ACTIVITY — Beginning with the first line, copy out each line of the material until the line containing "Through the magic" has been copied as well.

*** EXERCISE DATA Section Begins ***

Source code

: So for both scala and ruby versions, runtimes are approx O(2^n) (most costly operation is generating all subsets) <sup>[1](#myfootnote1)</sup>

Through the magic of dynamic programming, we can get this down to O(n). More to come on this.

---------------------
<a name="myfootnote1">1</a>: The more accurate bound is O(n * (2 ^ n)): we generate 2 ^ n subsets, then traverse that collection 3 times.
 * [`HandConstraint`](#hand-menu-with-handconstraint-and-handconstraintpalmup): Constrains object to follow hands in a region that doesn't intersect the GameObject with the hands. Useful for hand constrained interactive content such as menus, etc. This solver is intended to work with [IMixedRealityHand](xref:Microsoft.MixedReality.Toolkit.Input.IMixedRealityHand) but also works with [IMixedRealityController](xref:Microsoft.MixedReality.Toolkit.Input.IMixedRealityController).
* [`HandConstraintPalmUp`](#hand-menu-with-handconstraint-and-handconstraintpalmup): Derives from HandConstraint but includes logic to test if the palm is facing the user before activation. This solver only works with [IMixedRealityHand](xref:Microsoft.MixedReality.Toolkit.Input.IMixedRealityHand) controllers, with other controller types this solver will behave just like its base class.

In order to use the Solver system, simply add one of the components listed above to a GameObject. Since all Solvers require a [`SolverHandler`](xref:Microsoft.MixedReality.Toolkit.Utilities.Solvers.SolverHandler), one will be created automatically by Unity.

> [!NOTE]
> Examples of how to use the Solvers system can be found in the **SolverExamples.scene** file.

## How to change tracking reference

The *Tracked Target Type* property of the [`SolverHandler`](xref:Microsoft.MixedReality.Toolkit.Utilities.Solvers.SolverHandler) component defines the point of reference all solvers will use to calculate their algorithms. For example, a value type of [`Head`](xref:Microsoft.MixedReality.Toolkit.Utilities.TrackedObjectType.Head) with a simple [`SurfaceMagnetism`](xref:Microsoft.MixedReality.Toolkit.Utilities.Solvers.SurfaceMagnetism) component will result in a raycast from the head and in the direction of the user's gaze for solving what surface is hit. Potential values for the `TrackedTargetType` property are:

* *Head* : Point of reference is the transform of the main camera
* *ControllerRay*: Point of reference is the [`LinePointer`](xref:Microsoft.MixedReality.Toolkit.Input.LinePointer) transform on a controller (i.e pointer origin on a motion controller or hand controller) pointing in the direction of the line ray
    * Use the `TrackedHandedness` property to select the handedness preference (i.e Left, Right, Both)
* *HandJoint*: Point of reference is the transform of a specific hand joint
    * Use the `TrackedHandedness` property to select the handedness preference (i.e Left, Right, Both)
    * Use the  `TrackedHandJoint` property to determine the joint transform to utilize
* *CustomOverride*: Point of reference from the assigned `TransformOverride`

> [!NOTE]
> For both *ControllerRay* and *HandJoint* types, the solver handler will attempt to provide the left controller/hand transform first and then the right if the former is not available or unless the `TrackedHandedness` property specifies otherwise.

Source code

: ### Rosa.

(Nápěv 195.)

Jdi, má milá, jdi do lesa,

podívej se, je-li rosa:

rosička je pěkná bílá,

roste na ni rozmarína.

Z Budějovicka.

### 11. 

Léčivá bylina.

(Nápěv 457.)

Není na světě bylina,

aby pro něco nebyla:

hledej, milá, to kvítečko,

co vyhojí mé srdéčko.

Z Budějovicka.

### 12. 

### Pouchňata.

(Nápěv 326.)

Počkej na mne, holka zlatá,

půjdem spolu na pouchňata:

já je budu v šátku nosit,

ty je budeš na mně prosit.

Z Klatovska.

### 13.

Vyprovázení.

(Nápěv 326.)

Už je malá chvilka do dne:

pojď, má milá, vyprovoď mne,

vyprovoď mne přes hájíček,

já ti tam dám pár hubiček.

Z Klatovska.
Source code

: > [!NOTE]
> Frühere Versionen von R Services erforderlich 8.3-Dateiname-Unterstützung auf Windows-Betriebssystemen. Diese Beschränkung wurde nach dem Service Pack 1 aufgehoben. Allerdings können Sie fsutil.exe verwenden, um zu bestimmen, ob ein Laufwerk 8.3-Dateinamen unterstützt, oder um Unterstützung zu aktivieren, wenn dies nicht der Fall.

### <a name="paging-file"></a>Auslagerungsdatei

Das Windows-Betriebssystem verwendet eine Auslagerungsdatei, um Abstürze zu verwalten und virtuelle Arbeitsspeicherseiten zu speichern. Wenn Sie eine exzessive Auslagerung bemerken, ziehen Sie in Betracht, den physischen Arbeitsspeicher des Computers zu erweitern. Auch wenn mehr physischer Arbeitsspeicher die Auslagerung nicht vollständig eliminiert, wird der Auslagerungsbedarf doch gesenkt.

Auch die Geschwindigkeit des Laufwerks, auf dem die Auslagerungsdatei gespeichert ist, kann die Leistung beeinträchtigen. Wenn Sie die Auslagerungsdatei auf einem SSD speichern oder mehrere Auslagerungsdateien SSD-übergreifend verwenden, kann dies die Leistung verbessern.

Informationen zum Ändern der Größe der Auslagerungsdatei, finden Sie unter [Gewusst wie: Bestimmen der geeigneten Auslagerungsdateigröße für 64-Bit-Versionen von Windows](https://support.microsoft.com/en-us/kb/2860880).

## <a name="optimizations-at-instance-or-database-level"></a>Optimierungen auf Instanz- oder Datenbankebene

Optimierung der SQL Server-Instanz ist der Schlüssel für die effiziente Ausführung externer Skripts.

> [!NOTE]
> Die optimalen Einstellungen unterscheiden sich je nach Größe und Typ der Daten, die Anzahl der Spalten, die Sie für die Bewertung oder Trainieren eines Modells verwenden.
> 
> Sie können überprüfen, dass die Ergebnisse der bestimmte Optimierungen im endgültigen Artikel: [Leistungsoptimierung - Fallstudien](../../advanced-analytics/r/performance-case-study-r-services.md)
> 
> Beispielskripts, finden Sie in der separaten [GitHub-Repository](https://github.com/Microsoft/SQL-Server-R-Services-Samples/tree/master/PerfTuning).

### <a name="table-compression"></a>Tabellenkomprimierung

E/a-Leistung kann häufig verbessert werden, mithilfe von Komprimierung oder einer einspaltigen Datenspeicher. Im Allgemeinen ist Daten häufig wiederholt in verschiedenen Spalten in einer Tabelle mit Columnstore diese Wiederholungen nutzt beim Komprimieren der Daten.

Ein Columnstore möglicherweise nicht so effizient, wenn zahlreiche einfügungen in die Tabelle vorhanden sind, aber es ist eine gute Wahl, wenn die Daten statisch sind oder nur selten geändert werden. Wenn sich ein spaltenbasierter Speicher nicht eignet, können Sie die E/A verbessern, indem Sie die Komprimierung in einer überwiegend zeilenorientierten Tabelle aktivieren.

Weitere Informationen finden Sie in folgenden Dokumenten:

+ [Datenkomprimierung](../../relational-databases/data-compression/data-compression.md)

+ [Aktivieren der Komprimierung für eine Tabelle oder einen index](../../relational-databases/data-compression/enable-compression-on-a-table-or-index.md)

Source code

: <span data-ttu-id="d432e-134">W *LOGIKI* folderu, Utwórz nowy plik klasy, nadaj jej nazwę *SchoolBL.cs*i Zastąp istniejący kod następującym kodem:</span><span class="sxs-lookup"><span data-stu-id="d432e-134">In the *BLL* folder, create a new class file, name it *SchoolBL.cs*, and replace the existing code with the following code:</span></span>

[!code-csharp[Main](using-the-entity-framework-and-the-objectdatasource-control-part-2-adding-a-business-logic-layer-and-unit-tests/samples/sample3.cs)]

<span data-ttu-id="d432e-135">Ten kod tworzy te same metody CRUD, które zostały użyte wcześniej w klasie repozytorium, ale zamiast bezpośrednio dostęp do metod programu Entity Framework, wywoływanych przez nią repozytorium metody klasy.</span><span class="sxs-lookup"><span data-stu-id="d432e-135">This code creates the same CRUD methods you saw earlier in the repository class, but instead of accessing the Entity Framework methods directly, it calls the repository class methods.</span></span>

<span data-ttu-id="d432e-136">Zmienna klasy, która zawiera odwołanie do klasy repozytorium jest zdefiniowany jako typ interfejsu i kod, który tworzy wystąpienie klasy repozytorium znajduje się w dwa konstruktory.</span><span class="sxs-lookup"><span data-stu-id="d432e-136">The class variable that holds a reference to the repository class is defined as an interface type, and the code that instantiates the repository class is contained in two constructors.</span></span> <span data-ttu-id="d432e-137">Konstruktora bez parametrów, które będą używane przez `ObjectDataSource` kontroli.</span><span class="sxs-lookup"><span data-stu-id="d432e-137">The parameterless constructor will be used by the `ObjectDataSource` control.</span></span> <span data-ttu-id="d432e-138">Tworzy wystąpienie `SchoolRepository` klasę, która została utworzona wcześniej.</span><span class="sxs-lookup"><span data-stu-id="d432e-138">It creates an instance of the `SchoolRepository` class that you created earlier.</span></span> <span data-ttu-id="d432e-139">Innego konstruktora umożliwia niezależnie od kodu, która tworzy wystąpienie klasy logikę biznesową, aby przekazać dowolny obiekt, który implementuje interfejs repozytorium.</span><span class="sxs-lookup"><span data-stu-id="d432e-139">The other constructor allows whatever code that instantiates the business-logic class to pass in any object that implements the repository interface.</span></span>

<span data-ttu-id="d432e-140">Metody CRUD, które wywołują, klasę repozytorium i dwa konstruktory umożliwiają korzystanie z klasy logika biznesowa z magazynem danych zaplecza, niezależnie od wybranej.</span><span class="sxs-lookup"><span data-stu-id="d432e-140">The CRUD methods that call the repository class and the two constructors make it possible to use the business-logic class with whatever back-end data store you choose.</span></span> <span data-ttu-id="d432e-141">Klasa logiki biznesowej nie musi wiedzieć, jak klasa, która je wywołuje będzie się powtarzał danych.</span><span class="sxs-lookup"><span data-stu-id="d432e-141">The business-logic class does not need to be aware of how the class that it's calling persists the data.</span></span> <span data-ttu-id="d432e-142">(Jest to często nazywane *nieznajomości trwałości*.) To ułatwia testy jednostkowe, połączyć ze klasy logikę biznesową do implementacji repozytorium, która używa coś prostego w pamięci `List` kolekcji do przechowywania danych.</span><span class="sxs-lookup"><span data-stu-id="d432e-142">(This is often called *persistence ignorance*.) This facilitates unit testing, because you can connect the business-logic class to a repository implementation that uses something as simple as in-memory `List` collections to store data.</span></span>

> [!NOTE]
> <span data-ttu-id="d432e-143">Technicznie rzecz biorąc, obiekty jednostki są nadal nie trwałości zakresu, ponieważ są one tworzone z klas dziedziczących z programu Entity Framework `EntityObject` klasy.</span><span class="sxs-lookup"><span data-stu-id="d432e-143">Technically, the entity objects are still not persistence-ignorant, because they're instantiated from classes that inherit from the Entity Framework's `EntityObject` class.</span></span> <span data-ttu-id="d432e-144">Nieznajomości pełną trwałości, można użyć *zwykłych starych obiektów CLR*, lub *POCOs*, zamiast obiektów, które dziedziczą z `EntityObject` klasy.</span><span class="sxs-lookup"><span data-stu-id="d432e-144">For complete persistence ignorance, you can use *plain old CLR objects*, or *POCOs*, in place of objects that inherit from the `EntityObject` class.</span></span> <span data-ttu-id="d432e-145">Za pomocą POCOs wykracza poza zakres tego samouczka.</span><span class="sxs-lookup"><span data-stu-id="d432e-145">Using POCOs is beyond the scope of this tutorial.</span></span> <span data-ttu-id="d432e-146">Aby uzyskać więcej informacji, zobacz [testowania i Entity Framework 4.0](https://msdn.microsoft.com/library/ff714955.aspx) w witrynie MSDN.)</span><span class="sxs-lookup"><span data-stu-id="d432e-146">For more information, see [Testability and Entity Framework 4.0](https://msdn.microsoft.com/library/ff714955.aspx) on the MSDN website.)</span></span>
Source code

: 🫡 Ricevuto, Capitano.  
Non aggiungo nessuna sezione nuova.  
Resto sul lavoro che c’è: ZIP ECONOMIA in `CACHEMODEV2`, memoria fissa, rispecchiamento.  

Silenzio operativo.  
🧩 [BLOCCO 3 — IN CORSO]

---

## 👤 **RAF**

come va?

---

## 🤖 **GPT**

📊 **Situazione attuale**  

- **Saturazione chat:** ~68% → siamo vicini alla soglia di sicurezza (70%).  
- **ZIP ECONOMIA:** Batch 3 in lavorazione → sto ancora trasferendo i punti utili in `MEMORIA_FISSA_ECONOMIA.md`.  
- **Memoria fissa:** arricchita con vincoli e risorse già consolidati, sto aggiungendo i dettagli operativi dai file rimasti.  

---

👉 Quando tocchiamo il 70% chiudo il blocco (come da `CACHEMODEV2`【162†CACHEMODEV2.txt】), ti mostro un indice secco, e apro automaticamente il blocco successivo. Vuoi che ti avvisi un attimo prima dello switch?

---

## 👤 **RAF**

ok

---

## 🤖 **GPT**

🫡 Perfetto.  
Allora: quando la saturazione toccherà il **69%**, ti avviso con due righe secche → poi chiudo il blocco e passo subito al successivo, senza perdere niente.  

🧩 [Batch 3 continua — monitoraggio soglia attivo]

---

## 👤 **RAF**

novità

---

*** EXERCISE DATA Section Ends ***

RESULT OF THE TASK —
Source code

: So for both scala and ruby versions, runtimes are approx O(2^n) (most costly operation is generating all subsets) <sup>[1](#myfootnote1)</sup>

Through the magic of dynamic programming, we can get this down to O(n). More to come on this.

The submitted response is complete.